I don’t quite live up to this. My pages share one global State and one global Action enum, and the “wiring” is just “collect these $n$ pages”. We don’t have to express that the “trick pile” from the rule that plays a card is the same “trick pile” that is scored and removed later. We just let both rules refer to the same-named State member. The wires have zero length. The corollary is that we can’t paste in a new RulePage that introduces new state members, which would be ideal. Imagine a game like Magic: the Gathering where your friend plays a card you’ve never seen, and that card says to count all the creatures on the battlefield. That’s the compositionality that I’m going for in its most extreme form: new rules being added on the fly to make a larger game. In my engine you’d have to have already known about this card and supplied a “creatureCount” state member.

Next steps

The external API of ComposedGame, getLegalActions and reduce, is exactly the generic interface we need to implement a game-playing agent. It has always been a required feature of this project that the games are automatically playable by a reusable bot. The bot I have right now is a Monte-Carlo tree search (MCTS) bot that knows how to play with more than two players, and with hidden information. I’ll talk about that later.
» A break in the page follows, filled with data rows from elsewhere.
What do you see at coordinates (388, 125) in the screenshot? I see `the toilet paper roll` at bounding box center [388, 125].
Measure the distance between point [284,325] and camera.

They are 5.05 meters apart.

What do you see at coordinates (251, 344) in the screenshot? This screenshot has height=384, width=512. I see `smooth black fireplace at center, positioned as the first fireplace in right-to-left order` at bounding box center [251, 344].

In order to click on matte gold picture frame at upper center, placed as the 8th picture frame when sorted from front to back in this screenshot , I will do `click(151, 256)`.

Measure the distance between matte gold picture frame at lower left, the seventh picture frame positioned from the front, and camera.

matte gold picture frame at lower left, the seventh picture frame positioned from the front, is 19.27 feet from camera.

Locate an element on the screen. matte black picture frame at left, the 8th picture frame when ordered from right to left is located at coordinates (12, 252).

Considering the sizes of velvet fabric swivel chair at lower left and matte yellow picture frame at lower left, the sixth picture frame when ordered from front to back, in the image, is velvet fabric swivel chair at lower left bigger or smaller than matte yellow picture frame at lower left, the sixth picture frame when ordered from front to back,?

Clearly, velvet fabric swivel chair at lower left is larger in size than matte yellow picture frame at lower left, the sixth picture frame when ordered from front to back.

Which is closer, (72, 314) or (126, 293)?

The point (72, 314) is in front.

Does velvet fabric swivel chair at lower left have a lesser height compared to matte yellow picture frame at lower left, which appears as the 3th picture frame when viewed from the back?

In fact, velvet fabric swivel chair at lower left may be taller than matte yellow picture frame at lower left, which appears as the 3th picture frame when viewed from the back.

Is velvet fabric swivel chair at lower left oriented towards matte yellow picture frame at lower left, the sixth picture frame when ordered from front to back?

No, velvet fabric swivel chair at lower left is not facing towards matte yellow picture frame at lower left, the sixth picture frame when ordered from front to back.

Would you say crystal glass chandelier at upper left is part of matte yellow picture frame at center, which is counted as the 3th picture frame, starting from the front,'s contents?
In addition, the implementation of games is actually not in Swift, it’s in JSON. Inspired by Ludii, I have developed a domain-specific language that will eventually allow users to share their own game rules with each other. The motivating example I’m working towards is taking a Vassal module and a PDF of the rulebook, and working with an AI agent to write the JSON. I’m developing an agent skill to do this in one shot. Combined with the graphics from the Vassal module, you’d have a rules-enforced complete game app with a bot opponent. The fact that the mathematical rules engine is sticking so closely to how a human reader digests a rulebook should allow the coding agent to translate the text in the rulebook “easily”. We’ll see.